More and more companies and government agencies are aware of the value that analytics can bring them. With the availability of Excel doing your own bit of analytics is easy. I agree, Excel is helpful, but like any other tool in inexperienced hands, things can go wrong easily, especially when averages come to play. It is also an area where I come across the flaw of averages a lot. To give you an example, picture a cross dock operation. Trucks will arrive at a certain moment in time. The trucks will be unloaded; the material in the truck will be processed (like sorting or repacking) and loaded on trucks again leaving towards the next destination. The question that the cross dock manager has is how many floor workers he needs to process all the goods passing thru in such a way that all trucks can leave on time again. He start’s up Excel and puts in the scheduled arrival and departure times of the trucks. That was the easy part, although he knows that the trucks from the north arrive on average 10 minutes late. Next question to answer is how much time is required to offload or load a truck. Actually there are two questions; first the volume on the truck is required, next to it the number of items a floor worker can take out, sort and put into the next truck per hour. The cross dock manager does some fact finding and comes up with an average volume per truck and an average productivity for the floor workers. Using the averages he calculates the amount of floor workers required, easy.

After a few weeks the cross dock manager is not that satisfied. His customers complain that the trucks are leaving to late half the time, suggesting that that there are not enough floor workers. The manager has no clue on what is wrong. When he goes out to verify the numbers he used to calculate the number of floor workers, he finds the same averages on volume and productivity. Surely he has become a victim of the flaw of averages. To see why, for simplicity assume that all the trucks arrive at the same time and leave at the same time.

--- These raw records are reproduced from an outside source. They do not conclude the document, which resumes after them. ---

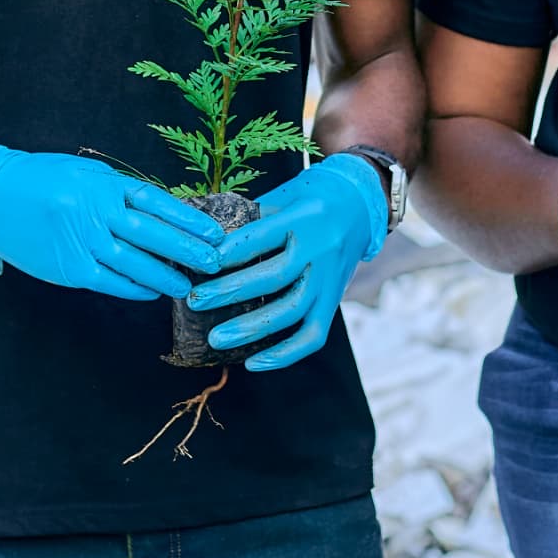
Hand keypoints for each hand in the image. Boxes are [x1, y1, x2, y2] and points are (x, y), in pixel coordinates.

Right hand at [0, 146, 223, 299]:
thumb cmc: (42, 180)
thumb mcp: (85, 173)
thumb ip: (119, 192)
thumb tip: (161, 214)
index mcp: (103, 184)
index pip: (157, 203)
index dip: (188, 220)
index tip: (214, 232)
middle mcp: (95, 212)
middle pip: (152, 235)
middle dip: (187, 251)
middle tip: (215, 262)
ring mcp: (82, 242)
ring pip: (135, 263)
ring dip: (165, 275)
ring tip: (189, 284)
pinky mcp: (68, 268)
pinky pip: (110, 281)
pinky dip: (134, 288)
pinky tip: (152, 291)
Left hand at [187, 154, 386, 371]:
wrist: (362, 204)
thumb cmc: (314, 195)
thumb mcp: (285, 194)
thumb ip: (253, 216)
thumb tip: (208, 239)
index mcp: (305, 217)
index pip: (263, 237)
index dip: (230, 251)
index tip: (200, 263)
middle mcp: (322, 250)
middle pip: (274, 277)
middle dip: (230, 292)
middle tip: (195, 301)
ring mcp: (330, 279)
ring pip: (292, 311)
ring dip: (251, 328)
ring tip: (216, 339)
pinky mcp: (335, 301)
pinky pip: (313, 335)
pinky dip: (284, 354)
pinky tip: (253, 363)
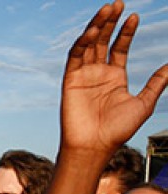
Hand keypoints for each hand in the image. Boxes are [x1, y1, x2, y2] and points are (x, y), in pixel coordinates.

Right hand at [60, 1, 167, 154]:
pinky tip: (92, 31)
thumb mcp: (144, 103)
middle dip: (110, 22)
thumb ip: (157, 83)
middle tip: (117, 3)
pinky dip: (82, 42)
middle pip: (103, 41)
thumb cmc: (118, 130)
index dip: (126, 32)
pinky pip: (75, 57)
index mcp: (115, 78)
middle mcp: (98, 74)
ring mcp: (83, 76)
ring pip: (88, 45)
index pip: (119, 48)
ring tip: (107, 9)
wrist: (95, 146)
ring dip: (96, 26)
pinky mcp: (70, 80)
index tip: (134, 17)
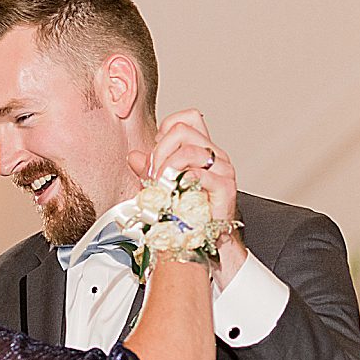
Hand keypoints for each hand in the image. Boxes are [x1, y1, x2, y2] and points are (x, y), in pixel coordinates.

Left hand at [135, 109, 247, 285]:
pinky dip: (182, 182)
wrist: (200, 240)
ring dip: (167, 168)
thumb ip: (148, 168)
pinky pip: (200, 173)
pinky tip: (176, 193)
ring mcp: (223, 169)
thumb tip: (133, 156)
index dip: (165, 131)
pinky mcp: (225, 187)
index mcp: (201, 148)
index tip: (156, 155)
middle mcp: (215, 155)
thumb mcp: (159, 185)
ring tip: (162, 186)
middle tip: (153, 175)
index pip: (186, 119)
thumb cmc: (184, 212)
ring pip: (189, 150)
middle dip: (159, 152)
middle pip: (182, 130)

Also assume a sort window (the time between trucks arriving and departing) of 1 hour. Also assume that the volume in the trucks is fixed at 100 items. What is left is the productivity of the workers. Assume that a worker can on average unload, sort and load 10 items per hour. Then, on average, 50 workers are required to process the freight of 5 trucks.
Now think of this, the floor workers productivity is on average 50, but not all floor workers will have that productivity all the time. Some will work faster, others slower, due to many reasons. When a floor worker has a lower productivity he will need more time to process the items from the truck and therefore the truck will leave behind schedule. A small Monte Carlo experiment shows the impact of a 10% variation of productivity.

As you can see, the required number of floor workers runs from 40 up to 75. The average number required workers is still 50, but the variation in productivity results in shortages nearly half the time, resulting in unsatisfied customers (and the manager’s headache). To help him a little assuring that in 95% of time he has enough floor workers, he should hire 60 workers. I left out the actual arrival times of the trucks and the actual number of items on the trucks, these will complicate the analysis, but with the use of Monte Carlo analysis these dynamics can be modelled with ease. So instead of using just an average, use all the information you have. This will lead to better plans, and fewer headaches.

Nothing wrong with being an average floor worker, but plans based on average assumptions are wrong on average!